Every morning shoes polished. Necktie just so. Spotless whites. Toque balanced on my ponytail. People were impressed. They wondered whether I’d been in the military. The shaved-sides-of-the-head thing became a trend. There were only six women in my class—the most they’d ever admitted in a single class in the school’s
history—and all but one shaved the sides of their heads.
Until the Culinary, I hadn’t given much thought to my essential friendlessness. I had my family and Hannah, but I hadn’t made any real friends since Wingfield High School. College had been fraught with doomed romantic entanglements and mostly mind-numbing coursework. I’d steered clear of clubs and organizations where I might actually meet strangers who would become friends.
Now, suddenly, I had a girl gang, a posse of likeminded females, and I was giddy.
My two best friends (just like high school the rule of superlatives didn’t apply) were Lorilynn and Kristin. Lorilynn was tall, Julia Child size, with red hair and a big laugh. Kristin was a Jersey girl, also big and boisterous. I was more than a foot shorter than Lorilynn (she’s six four, I’m five two), and we developed a shtick whereby every day at lunch we’d make an entrance.
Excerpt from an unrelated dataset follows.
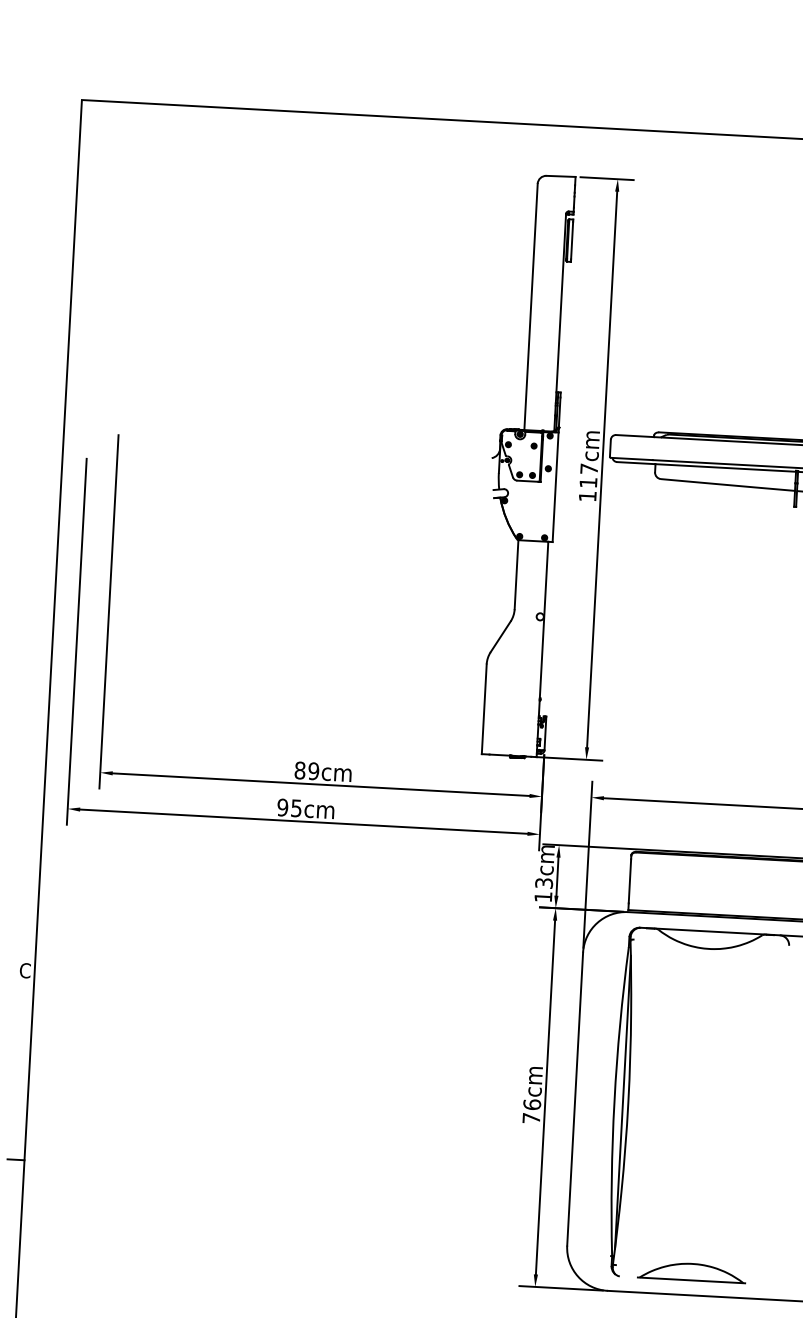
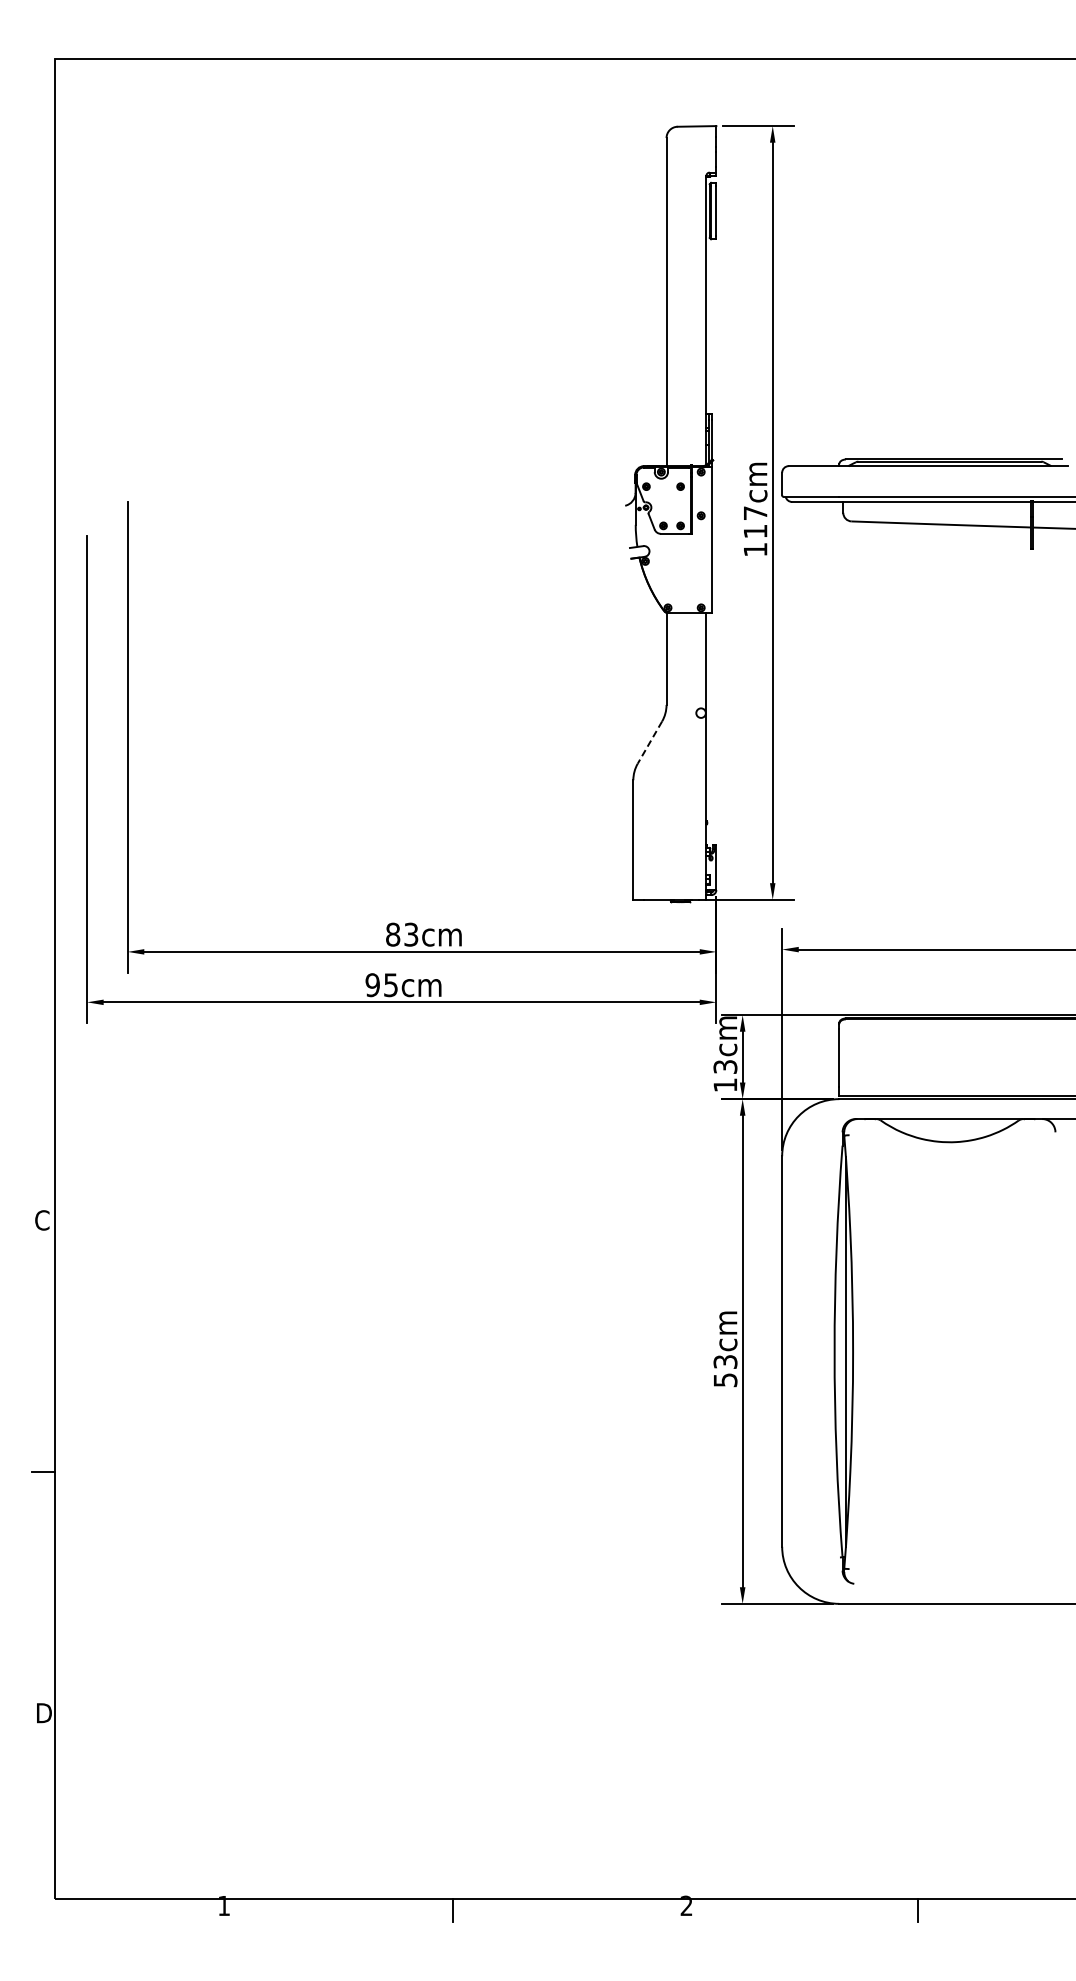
line: (500, 637) -> (649, 743), solid -> dashed
text: (313, 771) -> (411, 934), 89cm -> 83cm
text: (531, 1111) -> (725, 1370), 76cm -> 53cm
part: (691, 1271) -> (949, 1572), removed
I stood between her and Kristen, bent my arms at a ninety-degree angle, and they would lift me up by my elbows and carry me in.
In our few spare moments away from the kitchen we liked to shoot pool, and it was during one such game that one of them said, “You’re up, Cat.”
From that moment on I was Cat Cora. Only my family, close friends, and therapist still call me Cathy.
I also rediscovered my love of extracurriculars. I was vice president of the Epicures of Wine Club, vice president of the Gourmet Society and also coeditor of a self-published student cookbook. We solicited recipes from other students, and created a contest where they had to cook their proposed dishes in order to have their recipes included in the book. We called the book Kitchen Aid, and all the proceeds went to charity.
Hannah had decided this time around she would come with me. We rented a beautiful little place in Rhinebeck—a ten-minute drive from campus—a loft apartment with a big picture window overlooking the Hudson. Rhinebeck is a picturesque town, with many historical plaques, antiques shops, and Dutch-style architecture, a holdover from the early settlers. I surprised myself a little by falling in love with it.